(DIRECTIONS) Read through the entries below and return each line with the word "cout".

[Plain-text engineering files]

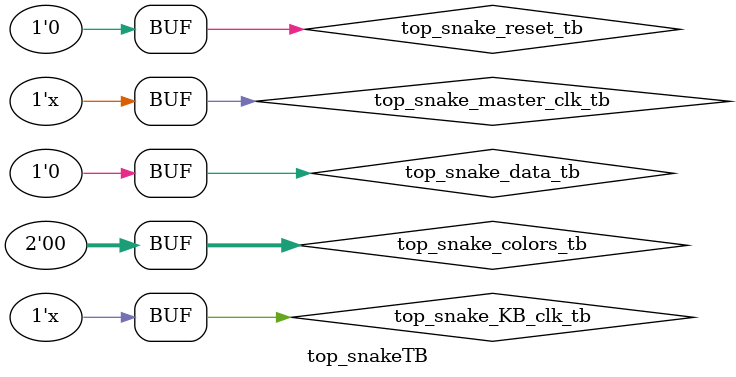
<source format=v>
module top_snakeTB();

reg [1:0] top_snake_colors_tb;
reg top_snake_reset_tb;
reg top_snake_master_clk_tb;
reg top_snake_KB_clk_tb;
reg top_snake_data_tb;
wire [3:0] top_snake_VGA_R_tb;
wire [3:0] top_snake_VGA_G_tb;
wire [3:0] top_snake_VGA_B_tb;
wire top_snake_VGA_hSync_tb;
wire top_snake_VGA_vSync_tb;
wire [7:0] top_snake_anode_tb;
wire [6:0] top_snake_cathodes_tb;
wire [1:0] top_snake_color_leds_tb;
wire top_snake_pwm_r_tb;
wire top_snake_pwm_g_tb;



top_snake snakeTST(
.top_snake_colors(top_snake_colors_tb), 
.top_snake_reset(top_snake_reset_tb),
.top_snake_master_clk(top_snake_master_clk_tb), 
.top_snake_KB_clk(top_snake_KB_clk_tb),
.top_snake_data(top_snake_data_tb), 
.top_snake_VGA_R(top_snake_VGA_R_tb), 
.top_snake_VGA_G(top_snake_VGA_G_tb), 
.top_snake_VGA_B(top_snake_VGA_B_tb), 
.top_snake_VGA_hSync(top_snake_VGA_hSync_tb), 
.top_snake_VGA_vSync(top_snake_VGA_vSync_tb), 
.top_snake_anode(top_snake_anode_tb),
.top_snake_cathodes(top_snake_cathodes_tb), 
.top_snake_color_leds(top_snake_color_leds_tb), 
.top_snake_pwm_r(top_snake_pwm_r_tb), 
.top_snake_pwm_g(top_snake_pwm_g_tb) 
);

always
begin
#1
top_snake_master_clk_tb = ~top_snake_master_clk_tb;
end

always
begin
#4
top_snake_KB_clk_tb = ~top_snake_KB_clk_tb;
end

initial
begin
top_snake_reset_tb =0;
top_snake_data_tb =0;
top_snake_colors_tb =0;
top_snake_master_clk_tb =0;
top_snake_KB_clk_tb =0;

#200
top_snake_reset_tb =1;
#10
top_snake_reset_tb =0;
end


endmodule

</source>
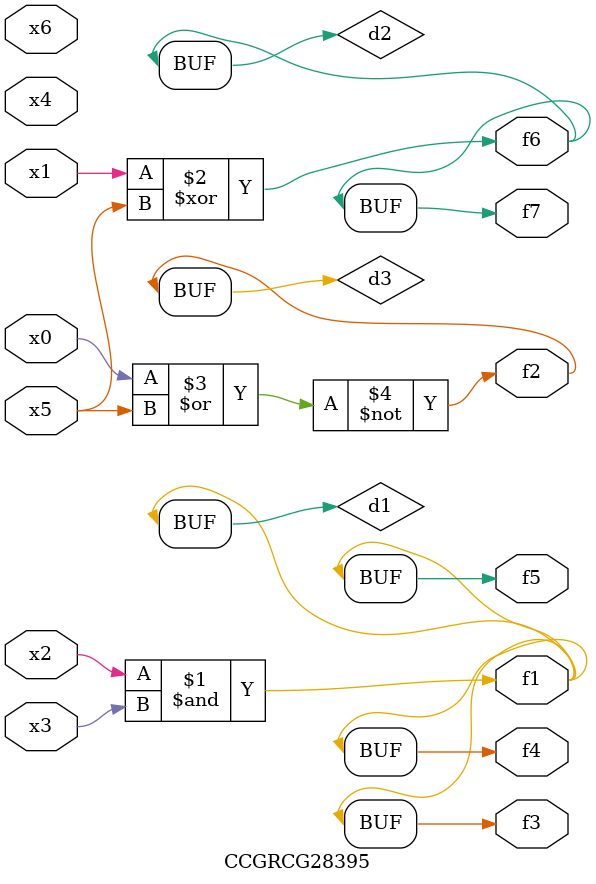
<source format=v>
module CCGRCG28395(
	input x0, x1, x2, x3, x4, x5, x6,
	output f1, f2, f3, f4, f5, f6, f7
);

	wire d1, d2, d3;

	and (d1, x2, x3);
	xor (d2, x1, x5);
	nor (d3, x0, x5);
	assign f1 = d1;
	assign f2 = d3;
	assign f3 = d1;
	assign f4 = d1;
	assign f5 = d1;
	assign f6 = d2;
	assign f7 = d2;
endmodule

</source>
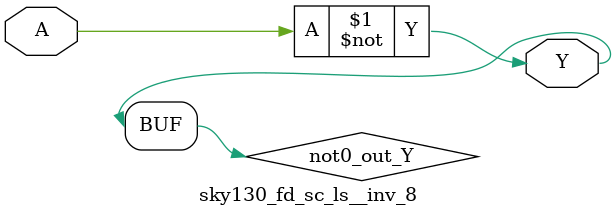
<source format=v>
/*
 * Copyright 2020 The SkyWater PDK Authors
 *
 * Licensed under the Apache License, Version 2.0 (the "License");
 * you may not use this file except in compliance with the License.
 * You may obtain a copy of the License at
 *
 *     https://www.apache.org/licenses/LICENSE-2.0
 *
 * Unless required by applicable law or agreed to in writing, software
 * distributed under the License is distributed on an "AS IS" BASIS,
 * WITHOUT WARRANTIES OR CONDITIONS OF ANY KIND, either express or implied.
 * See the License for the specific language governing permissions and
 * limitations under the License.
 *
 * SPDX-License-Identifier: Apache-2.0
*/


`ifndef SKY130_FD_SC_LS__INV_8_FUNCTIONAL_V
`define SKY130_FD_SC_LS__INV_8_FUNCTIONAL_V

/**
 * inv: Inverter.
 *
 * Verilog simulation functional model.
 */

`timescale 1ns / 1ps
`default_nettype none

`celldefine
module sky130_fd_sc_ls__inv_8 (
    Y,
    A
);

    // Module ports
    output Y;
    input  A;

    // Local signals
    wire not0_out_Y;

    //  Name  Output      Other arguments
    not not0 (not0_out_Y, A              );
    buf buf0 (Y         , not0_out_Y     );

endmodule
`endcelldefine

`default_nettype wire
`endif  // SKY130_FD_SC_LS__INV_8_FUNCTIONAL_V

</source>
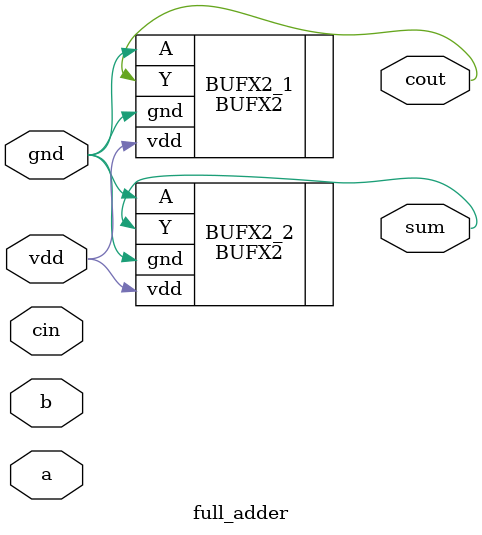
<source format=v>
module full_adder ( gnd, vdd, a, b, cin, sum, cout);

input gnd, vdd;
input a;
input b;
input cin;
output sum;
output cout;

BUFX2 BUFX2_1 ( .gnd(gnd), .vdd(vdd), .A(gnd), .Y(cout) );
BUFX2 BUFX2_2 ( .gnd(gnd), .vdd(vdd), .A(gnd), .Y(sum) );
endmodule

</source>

(RESPONSE)
module full_adder ( gnd, vdd, a, b, cin, sum, cout);
output cout;
BUFX2 BUFX2_1 ( .gnd(gnd), .vdd(vdd), .A(gnd), .Y(cout) );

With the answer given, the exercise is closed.